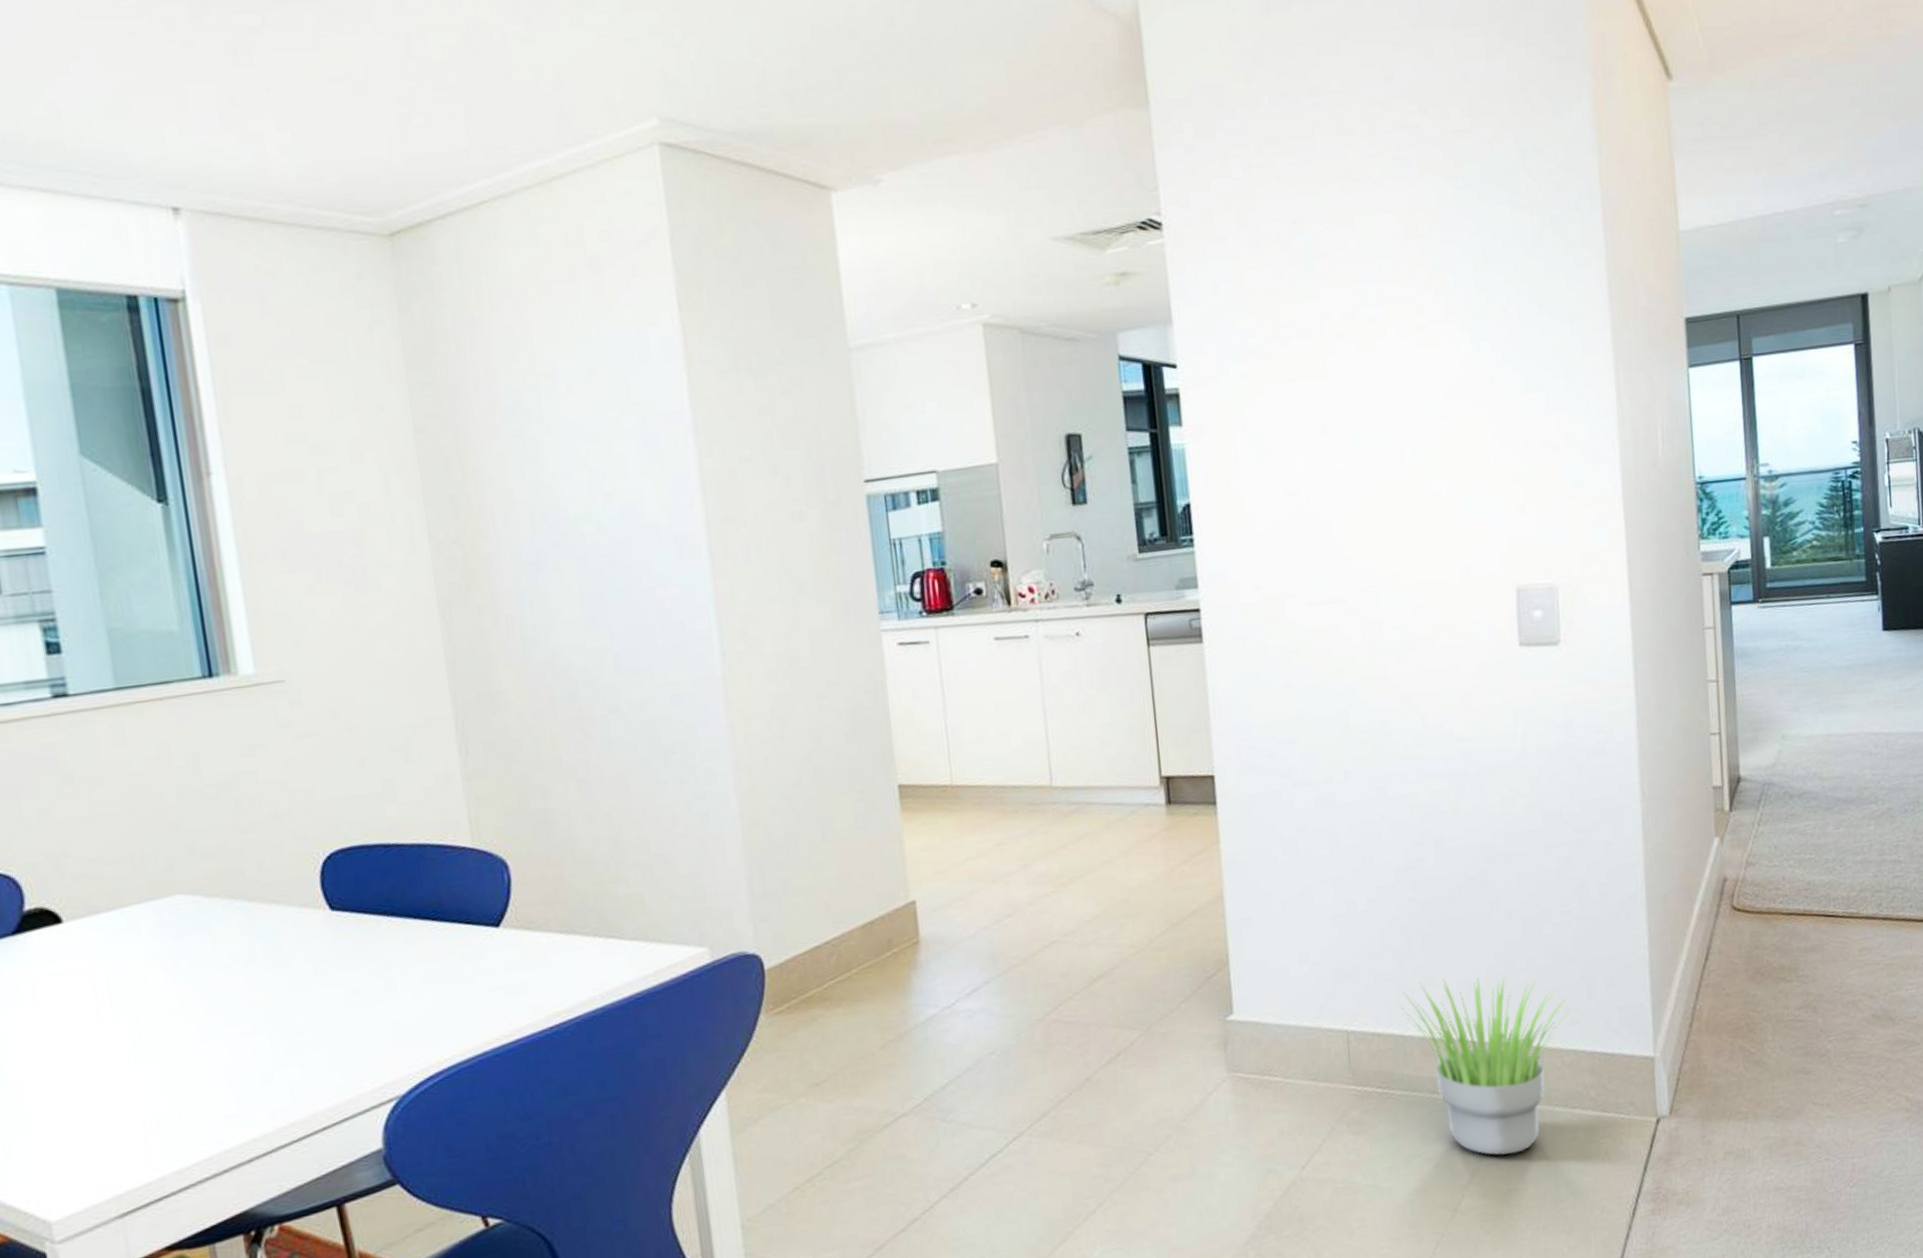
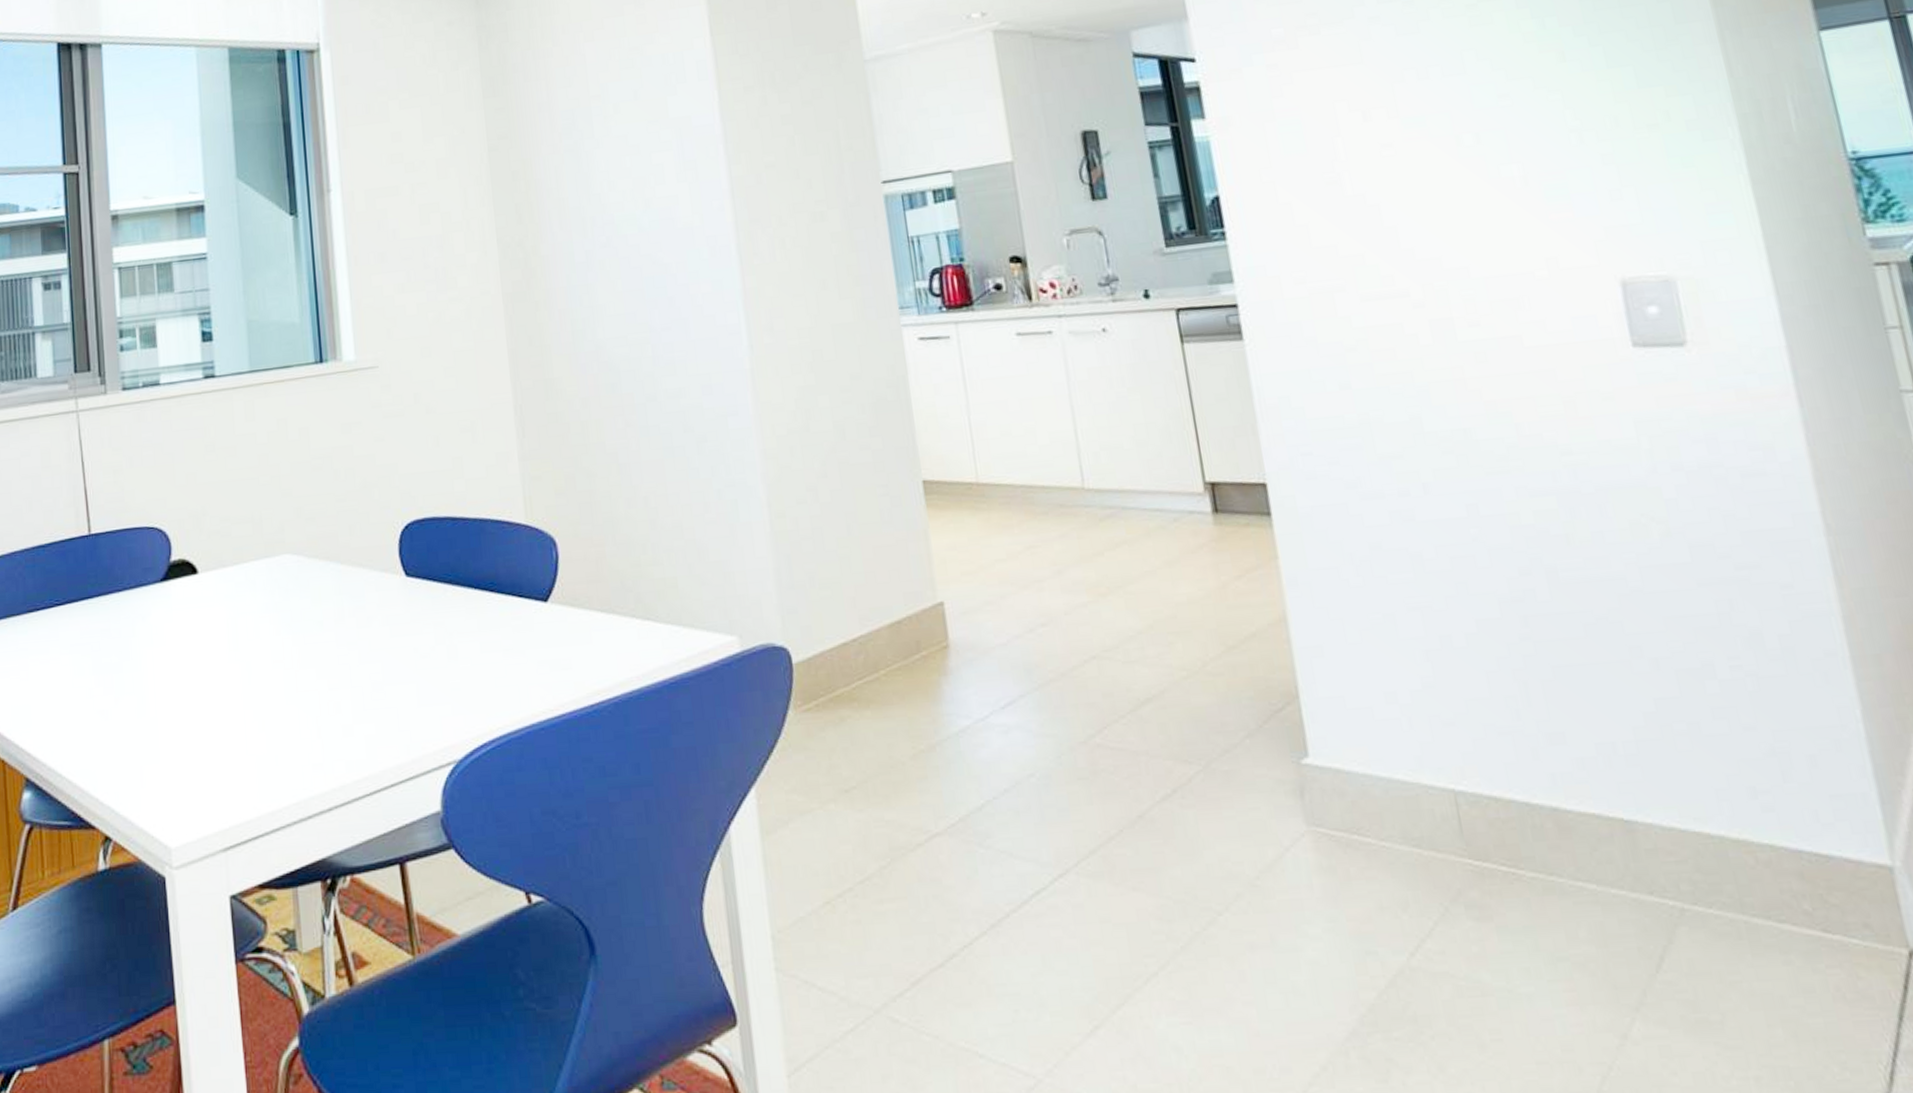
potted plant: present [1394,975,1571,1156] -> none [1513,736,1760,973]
____________
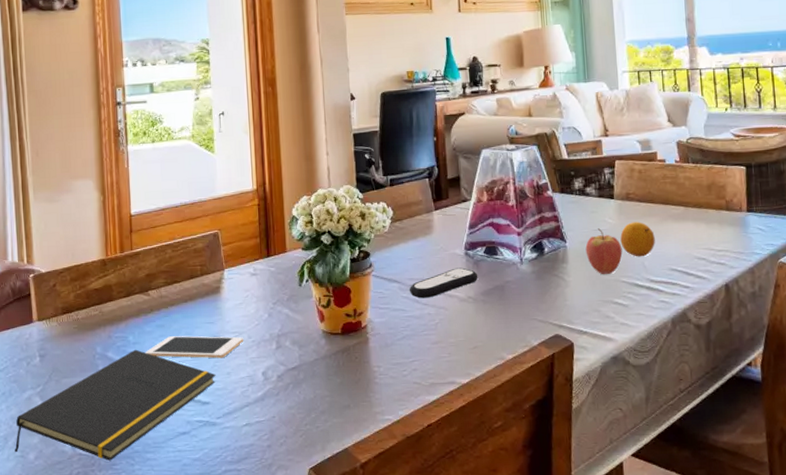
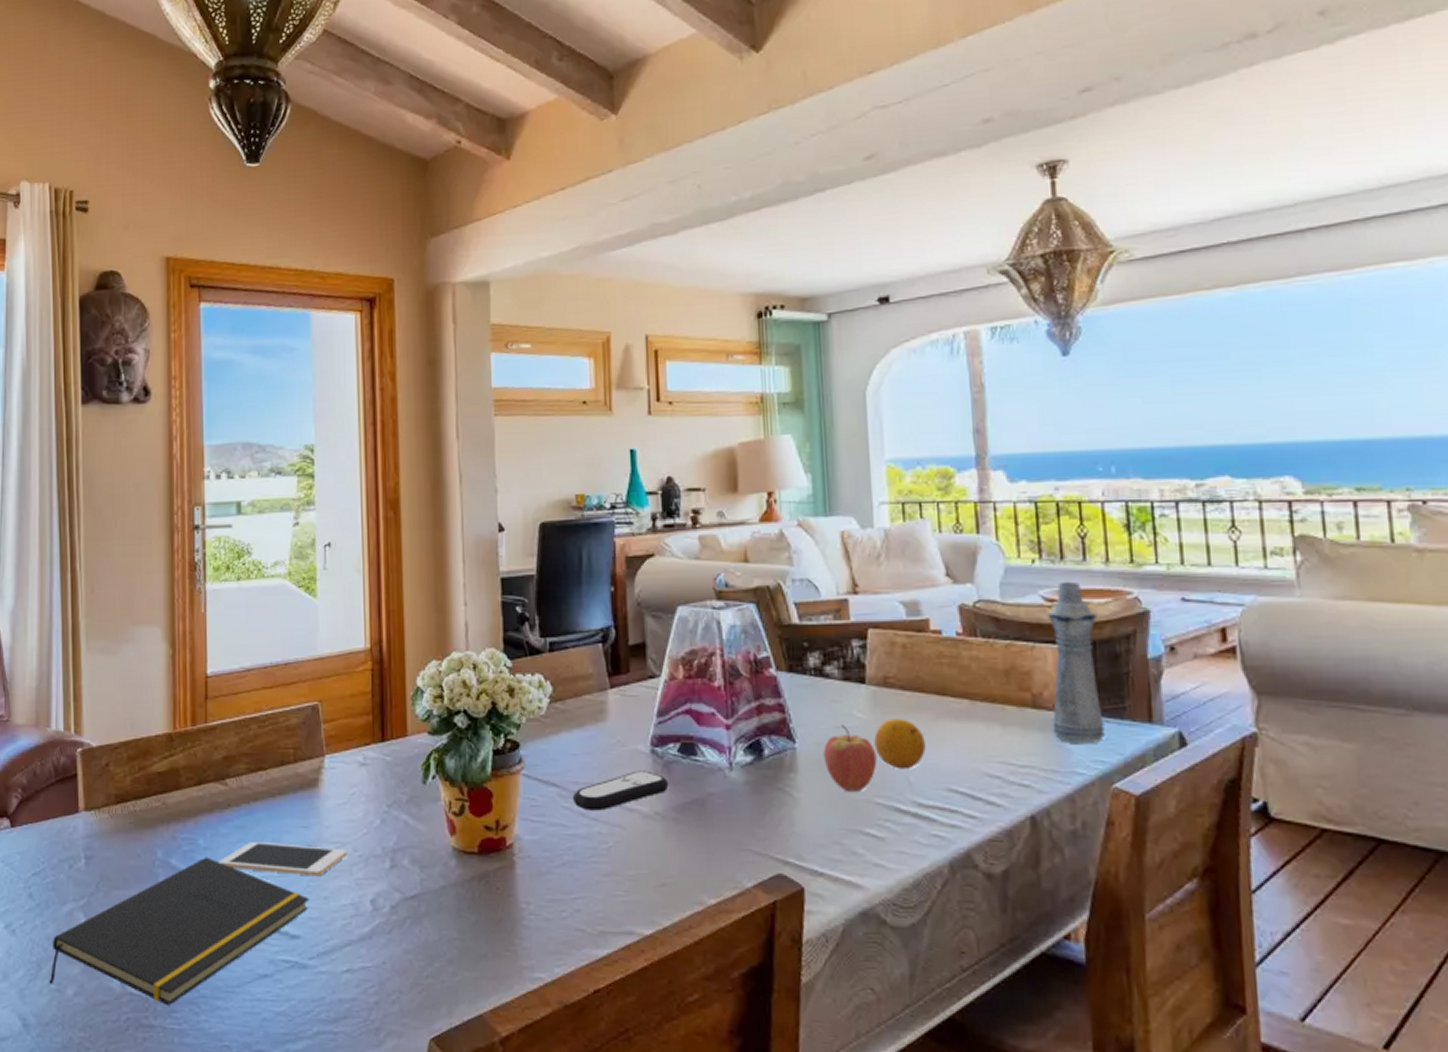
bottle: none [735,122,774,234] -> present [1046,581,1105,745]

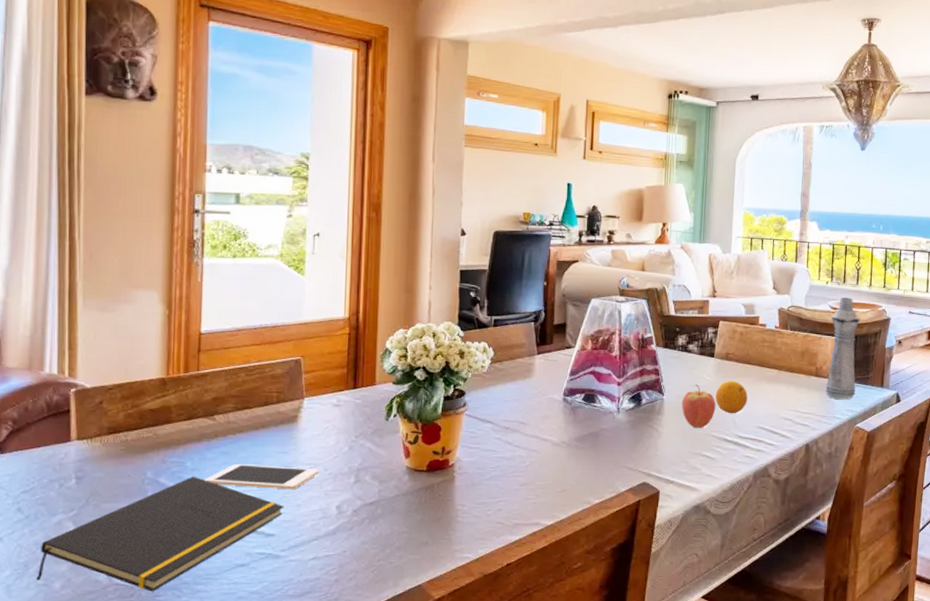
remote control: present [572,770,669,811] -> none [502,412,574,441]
____________
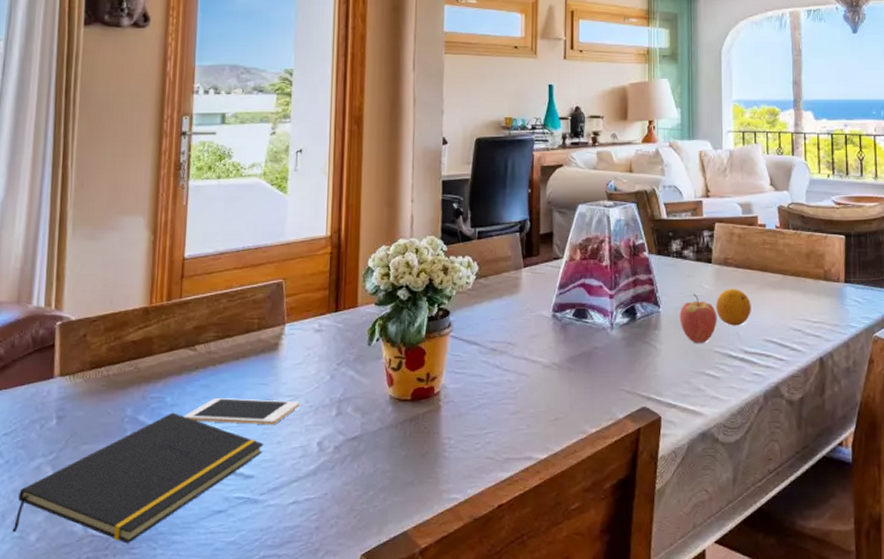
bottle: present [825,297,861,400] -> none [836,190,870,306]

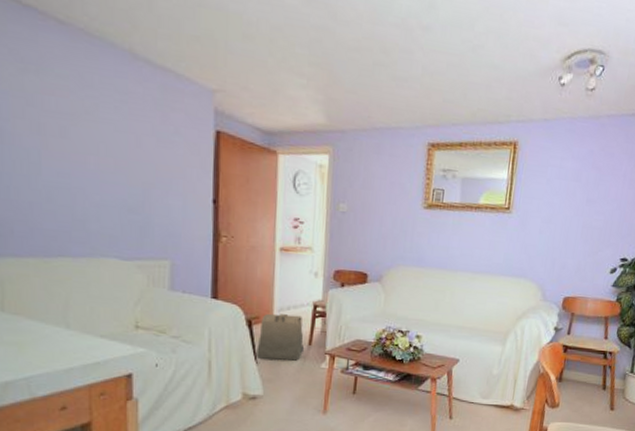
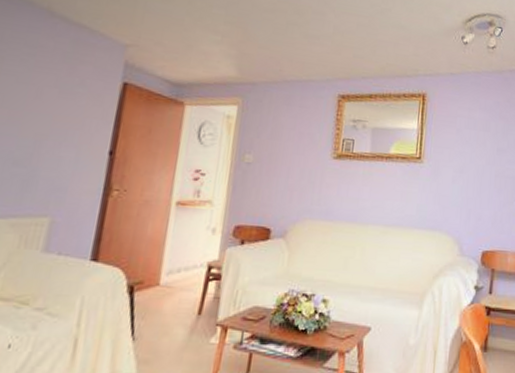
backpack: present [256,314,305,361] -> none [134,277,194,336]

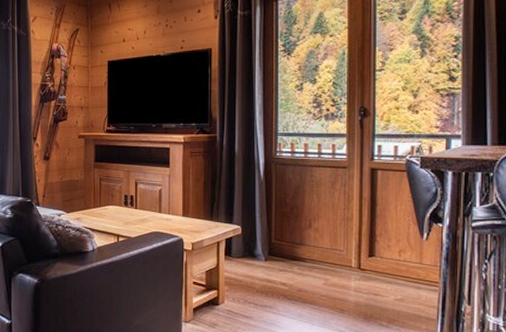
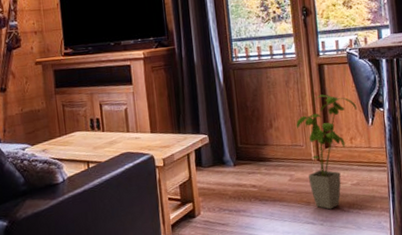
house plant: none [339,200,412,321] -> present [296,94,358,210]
____________
Your assignment: The reply should consist of one number: how many lines of the material contain the word "bottle".

Result for this task: 2